[WHAT IS BEING ASKED]: Set down, word for word and line for line, the text that follows each picture in the records below, and leave the pictures out.

[DATA SHOWN]:
______

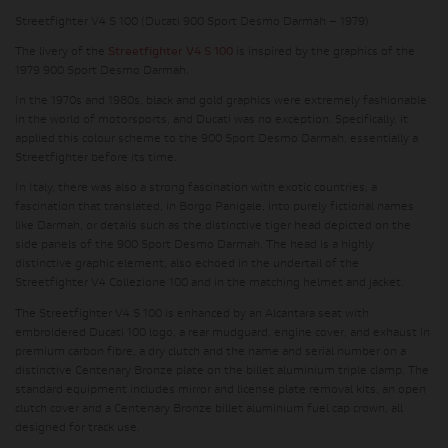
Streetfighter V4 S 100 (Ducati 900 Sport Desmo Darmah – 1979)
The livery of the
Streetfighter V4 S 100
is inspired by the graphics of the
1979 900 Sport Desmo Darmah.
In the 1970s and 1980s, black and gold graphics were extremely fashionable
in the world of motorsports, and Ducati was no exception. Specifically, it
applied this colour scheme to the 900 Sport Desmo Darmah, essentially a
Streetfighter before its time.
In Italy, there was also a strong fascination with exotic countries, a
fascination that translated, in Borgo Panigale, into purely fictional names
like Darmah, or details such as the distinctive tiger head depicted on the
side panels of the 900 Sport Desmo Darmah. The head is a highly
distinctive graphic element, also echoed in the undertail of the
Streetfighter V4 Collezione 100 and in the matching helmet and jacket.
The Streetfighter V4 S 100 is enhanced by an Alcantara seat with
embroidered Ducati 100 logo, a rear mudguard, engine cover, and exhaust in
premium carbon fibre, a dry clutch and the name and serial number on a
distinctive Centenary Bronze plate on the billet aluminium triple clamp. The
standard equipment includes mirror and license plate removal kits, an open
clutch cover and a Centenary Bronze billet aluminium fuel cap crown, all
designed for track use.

______

[WRITTEN RESPONSE]:
Streetfighter V4 S 100 (Ducati 900 Sport Desmo Darmah – 1979)
The livery of the
Streetfighter V4 S 100
is inspired by the graphics of the
1979 900 Sport Desmo Darmah.
In the 1970s and 1980s, black and gold graphics were extremely fashionable
in the world of motorsports, and Ducati was no exception. Specifically, it
applied this colour scheme to the 900 Sport Desmo Darmah, essentially a
Streetfighter before its time.
In Italy, there was also a strong fascination with exotic countries, a
fascination that translated, in Borgo Panigale, into purely fictional names
like Darmah, or details such as the distinctive tiger head depicted on the
side panels of the 900 Sport Desmo Darmah. The head is a highly
distinctive graphic element, also echoed in the undertail of the
Streetfighter V4 Collezione 100 and in the matching helmet and jacket.
The Streetfighter V4 S 100 is enhanced by an Alcantara seat with
embroidered Ducati 100 logo, a rear mudguard, engine cover, and exhaust in
premium carbon fibre, a dry clutch and the name and serial number on a
distinctive Centenary Bronze plate on the billet aluminium triple clamp. The
standard equipment includes mirror and license plate removal kits, an open
clutch cover and a Centenary Bronze billet aluminium fuel cap crown, all
designed for track use.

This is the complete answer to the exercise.